Die Rüstungsrelevanz des Instituts zeigte sich nicht zuletzt an zahlreichen Kriegsverdienstauszeichnungen, die Mitarbeiter des KWIE 1942 erhielten, sowie an einer trotz – oder wegen – des Kriegs sehr positiven Entwicklung der Institutsfinanzen. Die Zahl der Beschäftigten stieg während des Kriegs weiter deutlich an, allerdings wurden zugleich zahlreiche Mitarbeiter – darunter auch Wissenschaftler – zum Wehrdienst eingezogen. Ferner erweiterte das Institut seine Räumlichkeiten durch den Bau zweier Holzbaracken für das Magnetlabor und das Versuchswalzwerk, welches als „Beutegut“ aus dem besetzten Polen an das KWIE gelangte.

Die Phase des „Totalen Kriegs“ ab 1943

In den letzten Kriegsjahren 1943 bis 1945, der Phase des „Totalen Kriegs“, nahm die Bedeutung des KWIE weiter zu. Dies zeigte sich etwa an der Integration des Instituts in das von Albert Speer installierte Ausschuss- und Ringsystem und daran, dass Institutsdirektor Körber zum Fachspartenleiter im Reichsforschungsrat ernannt wurde. Das KWIE und seine Wissenschaftler agierten also nicht nur als reine Auftragnehmer oder gar Befehlsempfänger. Vielmehr waren sie als Experten der Eisen- und Metallforschung in verschiedene Forschungsverbünde und Gremien der Rüstungssteuerung vertreten.

Für das RLM nahm das KWIE Untersuchungen an den Ventilfedern erbeuteter Flugzeugmotoren vor. Verschiedene Tests wurden unter anderem an Patronenhülsenstahl durchgeführt. Ferner erprobte man eigens am Institut entwickelte Titanstähle als Werkstoff für Maschinengewehrläufe. Für das Adolf-Hitler-Panzerprogramm wurde an Leistungssteigerungen in der Herstellung gearbeitet. Nach Bombentreffern wurde durch das Rüstungsministerium unter Speer die Verlagerung großer Teile des Instituts nach Clausthal an die dortige Bergakademie Clausthal angeordnet. Auch Personalentwicklung und Finanzausstattung zeigen, dass das KWIE nochmals an Bedeutung in den letzten Kriegsjahren gewonnen hat.

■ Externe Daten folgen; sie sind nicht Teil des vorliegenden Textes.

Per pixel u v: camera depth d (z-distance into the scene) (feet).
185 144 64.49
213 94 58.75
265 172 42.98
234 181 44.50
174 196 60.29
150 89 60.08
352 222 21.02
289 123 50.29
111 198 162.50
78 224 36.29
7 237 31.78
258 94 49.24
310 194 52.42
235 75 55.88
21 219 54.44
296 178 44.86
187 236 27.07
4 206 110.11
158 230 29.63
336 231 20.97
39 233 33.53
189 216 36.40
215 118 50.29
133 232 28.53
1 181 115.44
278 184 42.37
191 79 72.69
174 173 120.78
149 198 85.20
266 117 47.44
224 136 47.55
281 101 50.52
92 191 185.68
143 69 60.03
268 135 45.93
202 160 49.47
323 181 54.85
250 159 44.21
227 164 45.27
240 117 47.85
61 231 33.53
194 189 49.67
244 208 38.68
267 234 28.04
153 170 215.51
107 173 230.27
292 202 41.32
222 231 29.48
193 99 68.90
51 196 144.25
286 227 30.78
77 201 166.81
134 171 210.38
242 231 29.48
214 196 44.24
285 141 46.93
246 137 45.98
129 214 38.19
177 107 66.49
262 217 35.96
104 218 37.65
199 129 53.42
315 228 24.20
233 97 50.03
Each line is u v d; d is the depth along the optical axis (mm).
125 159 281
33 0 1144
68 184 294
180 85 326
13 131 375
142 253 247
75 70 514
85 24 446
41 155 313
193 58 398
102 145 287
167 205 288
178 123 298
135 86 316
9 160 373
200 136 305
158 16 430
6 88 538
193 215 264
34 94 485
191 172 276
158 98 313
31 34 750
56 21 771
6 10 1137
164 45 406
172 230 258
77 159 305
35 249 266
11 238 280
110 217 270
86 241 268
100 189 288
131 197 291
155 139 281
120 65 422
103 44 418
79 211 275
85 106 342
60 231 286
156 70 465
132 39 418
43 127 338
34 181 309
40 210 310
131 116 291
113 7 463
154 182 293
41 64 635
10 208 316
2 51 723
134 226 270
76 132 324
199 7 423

Das Jahr 1944 brachte bei den Einnahmen eine Steigerung von mehr als 100.000 RM gegenüber dem Vorjahr. Die Zahl der Mitarbeiter nahm auch in den letzten Kriegsjahren weiter zu. Insgesamt hatte sich die Mitarbeiterzahl in den über zehn Jahren seit 1933 mehr als verdoppelt. Zugleich hatte der Krieg Auswirkungen auf die Zahl der anwesenden Mitarbeiter. So waren 1944 knapp ein Drittel der Mitarbeiter zum Wehrdienst eingezogen. Die Forschungstätigkeit war durch Bombenschäden, Verlagerung und Kriegsdienst der Mitarbeiter offenbar nur zeitweise gehemmt. Noch im März 1945 – also in den letzten Kriegswochen – beantragte Direktor Franz Wever die Verlängerung von zahlreichen laufenden Forschungsaufträgen, die dem Institut von der Fachsparte Eisen und Stahl im RFR übertragen worden waren.